→ **YOUR OBJECTIVE**: Return each line of the data below that contains the string "sich".

→ **Collection entries**:
********

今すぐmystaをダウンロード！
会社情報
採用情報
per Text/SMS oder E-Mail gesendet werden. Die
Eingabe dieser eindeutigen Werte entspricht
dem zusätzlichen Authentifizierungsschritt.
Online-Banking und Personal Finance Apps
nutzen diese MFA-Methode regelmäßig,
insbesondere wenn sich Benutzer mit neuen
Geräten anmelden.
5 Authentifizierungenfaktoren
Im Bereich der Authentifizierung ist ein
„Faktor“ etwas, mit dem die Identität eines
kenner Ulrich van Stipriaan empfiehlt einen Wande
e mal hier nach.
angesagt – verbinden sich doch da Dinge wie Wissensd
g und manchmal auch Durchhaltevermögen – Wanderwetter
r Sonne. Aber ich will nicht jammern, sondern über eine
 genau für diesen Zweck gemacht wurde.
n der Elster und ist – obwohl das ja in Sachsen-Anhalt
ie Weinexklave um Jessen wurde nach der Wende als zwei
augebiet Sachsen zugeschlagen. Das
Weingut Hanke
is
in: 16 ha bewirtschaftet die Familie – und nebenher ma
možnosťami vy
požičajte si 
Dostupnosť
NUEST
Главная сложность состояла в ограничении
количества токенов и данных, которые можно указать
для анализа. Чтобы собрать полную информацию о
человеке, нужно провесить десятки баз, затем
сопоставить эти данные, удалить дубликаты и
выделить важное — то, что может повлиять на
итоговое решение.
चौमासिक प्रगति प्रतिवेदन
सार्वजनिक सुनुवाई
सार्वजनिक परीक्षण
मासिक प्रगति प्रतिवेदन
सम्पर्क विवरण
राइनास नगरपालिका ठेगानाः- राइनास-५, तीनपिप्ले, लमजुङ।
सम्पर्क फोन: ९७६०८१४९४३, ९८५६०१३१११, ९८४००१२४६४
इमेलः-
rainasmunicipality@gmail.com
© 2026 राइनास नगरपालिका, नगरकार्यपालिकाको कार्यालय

********

→ **TASK SOLUTION**:
insbesondere wenn sich Benutzer mit neuen
angesagt – verbinden sich doch da Dinge wie Wissensd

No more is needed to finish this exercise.